Where a line below has the string "Rentnergesellschaften" in it, include it in the count, and give that count alone.

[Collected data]
---*---
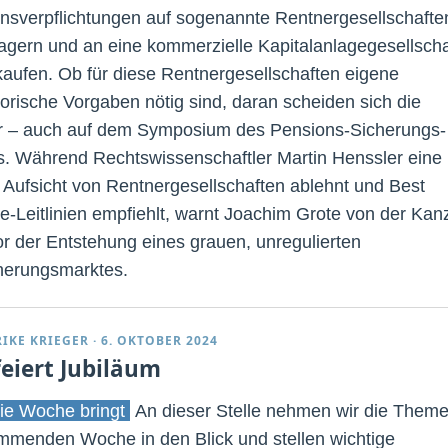
nsverpflichtungen auf sogenannte Rentnergesellschafte
agern und an eine kommerzielle Kapitalanlagegesellscha
kaufen. Ob für diese Rentnergesellschaften eigene
torische Vorgaben nötig sind, daran scheiden sich die
r – auch auf dem Symposium des Pensions-Sicherungs-
s. Während Rechtswissenschaftler Martin Henssler eine
 Aufsicht von Rentnergesellschaften ablehnt und Best
ce-Leitlinien empfiehlt, warnt Joachim Grote von der Kanz
r der Entstehung eines grauen, unregulierten
herungsmarktes.
RIKE KRIEGER
·
6. OKTOBER 2024
feiert Jubiläum
ie Woche bringt
An dieser Stelle nehmen wir die Them
mmenden Woche in den Blick und stellen wichtige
---*---
ANSWER AREA. 2